# PROBLEM TO WORK ON
Please print out every entry below, verbatim.

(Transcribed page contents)
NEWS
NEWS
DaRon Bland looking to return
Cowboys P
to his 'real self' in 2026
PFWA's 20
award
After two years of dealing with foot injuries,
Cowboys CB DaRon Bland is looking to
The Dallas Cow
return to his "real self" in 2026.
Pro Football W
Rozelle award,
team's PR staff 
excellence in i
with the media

# COMPLETED EXERCISE
NEWS
NEWS
DaRon Bland looking to return
Cowboys P
to his 'real self' in 2026
PFWA's 20
award
After two years of dealing with foot injuries,
Cowboys CB DaRon Bland is looking to
The Dallas Cow
return to his "real self" in 2026.
Pro Football W
Rozelle award,
team's PR staff 
excellence in i
with the media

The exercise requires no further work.